── FRAGMENTO DEL TEXTO ──
Y, como suele ocurrir, cruzar las antiguas defensas es viajar hacia el pasado, aunque en un país tan cambiante y duro como es éste se agradece mucho más. Su casco histórico tiene esa esencia caótica, ese encanto de los cafés coquetos y las casas alegres. También cabe señalar las chispas del turismo, como son el museo de la ciudad o la Fortaleza Kongsten.

Flam

Flam en Noruega

En la orilla más interior del fiordo Aurlandsfjord, rodeada por escarpadas montañas, estruendosas cascadas y estrechos valles, encontrarás la pequeña aldea de Flam. Es fácil llegar a Flam por tren, barco, autobús o coche gracias a las buenas conexiones de transporte. Además, en los meses de primavera y verano, se pueden ver grandes cruceros surcando el fiordo Sognefjord, con su rumbo establecido por el puerto de este pueblo.
───
── DATOS PROPORCIONADOS ──
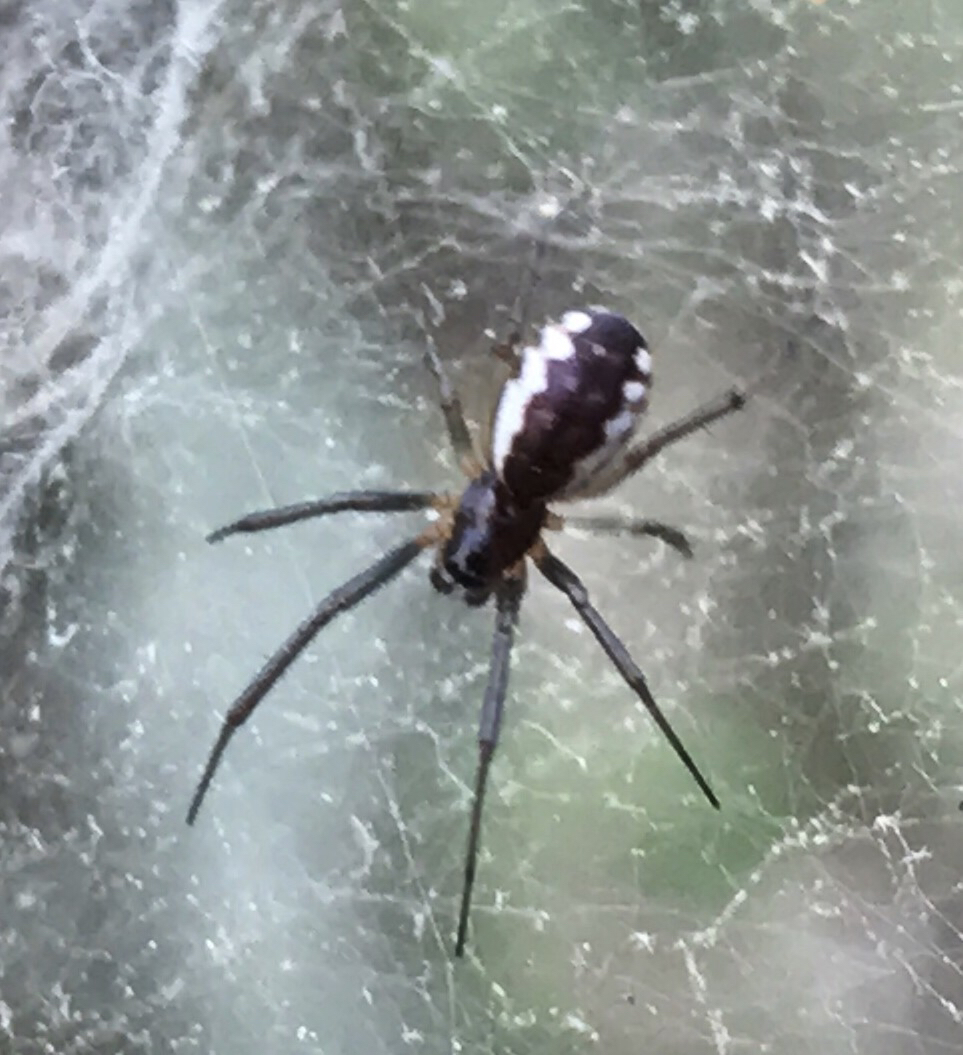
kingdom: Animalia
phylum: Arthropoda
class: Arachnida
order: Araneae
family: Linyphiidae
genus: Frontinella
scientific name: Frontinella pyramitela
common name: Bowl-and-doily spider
───
» PREGUNTAS
**A.** Enumera los medios de transporte con los que, según el fragmento sobre Noruega, es fácil llegar a Flam.
**B.** Según el fragmento sobre Noruega, ¿a orillas de qué fiordo está la aldea de Flam?
**C.** Prosigue el fragmento sobre Noruega a partir de su última oración.

» RESPUESTAS EN ORDEN
**A.** Tren, barco, autobús y coche.

**B.** En la orilla más interior del fiordo Aurlandsfjord.

**C.**
Concretamente, el tren fue nombrado «el viaje más increíble del mundo» por Lonely Planet en 2014. Este te lleva desde Flam, junto al fiordo, hasta las cimas de las altas montañas. Durante los 20 kilómetros de recorrido puedes ver ríos que atraviesan profundos barrancos, cascadas que se precipitan desde empinadas montañas cubiertas por un manto de nieve y granjas de montaña que se aferran vertiginosamente a escarpadas laderas.

Undredal

Undredal

En este rincón de Noruega, cada casa es de un color y los tejados, además, presumen de diferentes contrastes. Cada edificio, en general, mantiene una distancia prudencial con respecto a la más próxima. Tal es la estampa, que parece que han sido primero las casas colocadas al azar y, después, han adaptado las calles para que pasen por todas ellas.

Igualmente, este pueblo presume de un romántico embarcadero a orillas del fiordo. Alrededor, pueden observarse verdes montañas. Así es Undredal. Te gustará, no dudes en viajar hasta uno de los pueblos costeros más bonitos de Noruega.

Kabelvag

Kabelvag

Kabelvag es un destino tranquilo que destaca ante todo por su preciosa aurora boreal y su larga costa. Igualmente, el Museo The Lofoten y la Galería de arte Espolin son etapas fundamentales para los aficionados a la cultura en esta región.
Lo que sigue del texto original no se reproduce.